Yes, yes, but is it art? Sex Pistols bouncing about outside Buckingham Palace, KLF burning cash, fake robberies and microwaves cemented to heads, it all might have resonances with the work of the Situationist International and its forebears, but does that make it culture? Were the Situationists artists, even?
Art is, of course, a moveable feast. I once went to an art gallery in Birmingham where there was a pile of rubbish – actual, literal rubbish – in a room. The artist said it was a work of art. I became complicit in the idea by looking at it, and considering it as such. In an alley outside, it would just have been a pile of rubbish.
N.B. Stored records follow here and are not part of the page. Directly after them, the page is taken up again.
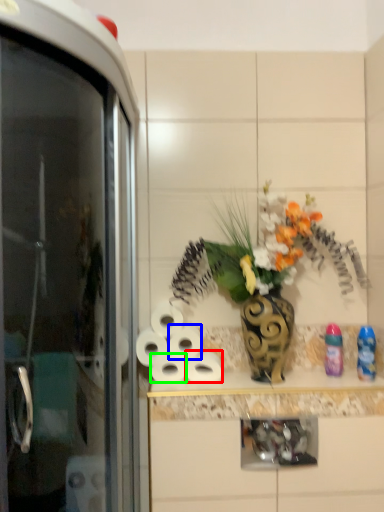
Question: Considering the real-world distances, which object is closest to toilet paper (highlighted by a red box)? toilet paper (highlighted by a blue box) or toilet paper (highlighted by a green box).

Choices:
 (A) toilet paper
 (B) toilet paper

Answer: (A)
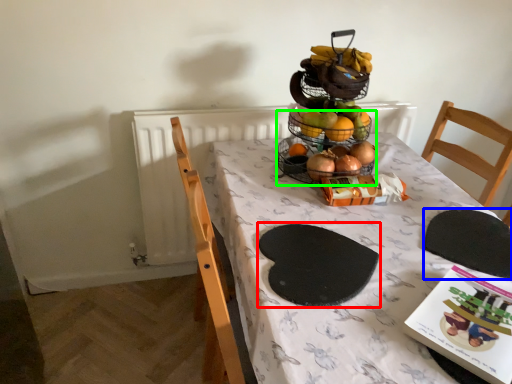
Question: Estimate the real-world distances between objects in this image. Which object is farther from mat (highlighted by a red box), mat (highlighted by a blue box) or basket (highlighted by a green box)?

Choices:
 (A) mat
 (B) basket

Answer: (B)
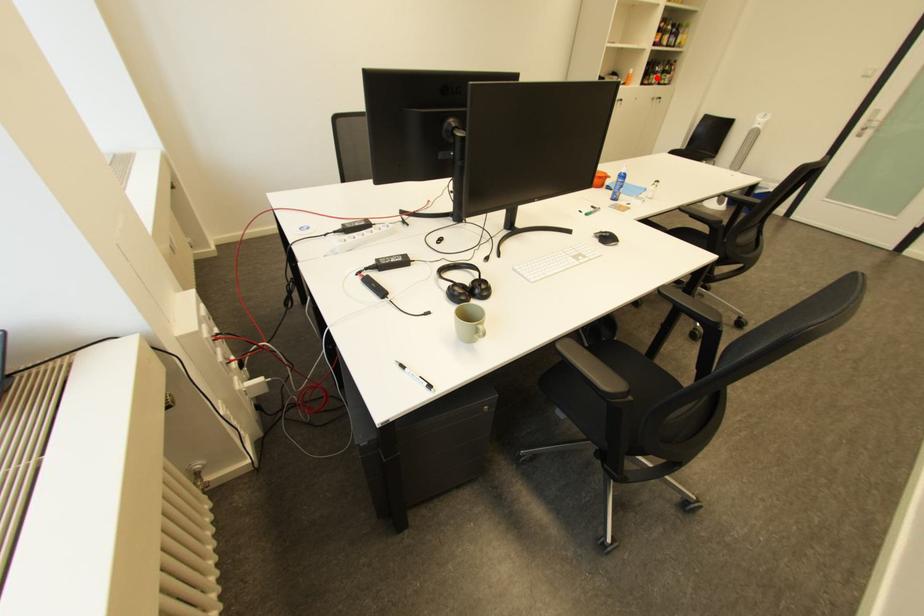
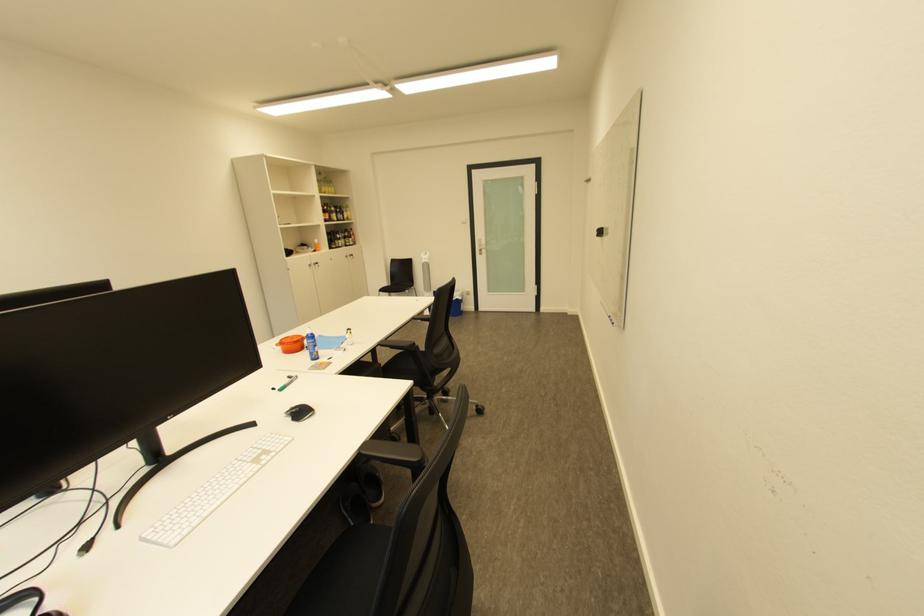
Question: I am providing you with two images of the same scene from different viewpoints. Image1 has a red point marked. In image2, the corresponding 3D location appears at what relative position? Reply with the corresponding letter.

Choices:
 (A) Closer
 (B) Farther

Answer: (A)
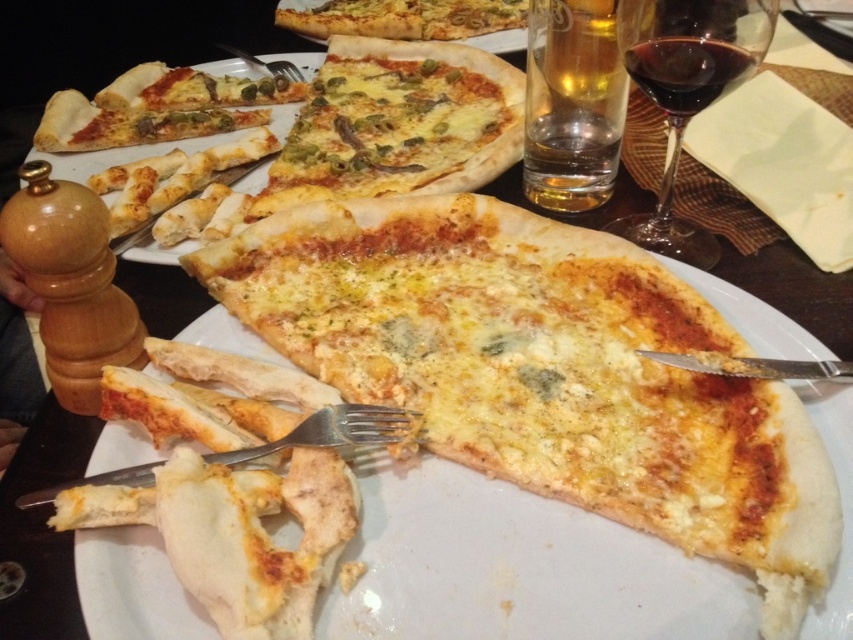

So art is what someone says it is, and maybe I say that the juvenile pranks of today’s YouTubers are art, art with a long and illustrious lineage, art with meaning and power and sociopolitical overtones. What does staging a fake robbery at an art gallery tell us? That art must be set free, perhaps. What does cementing a microwave to your head mean? That we’re prisoners of the technology we think emancipates us.
Does it matter that Jay Swingler or Dan Jarvis might not even consider themselves artists at all? Could that be the most Surrealist aspect of the whole affair – they’re artists, but they just don’t know it?
Or, maybe this entire piece you have just read is a piece of Situationist art. Maybe it’s all a hoax. Maybe I don’t believe what I’ve just written. Maybe I just did it for the money. After all, like Oscar Wilde said, all art is quite useless.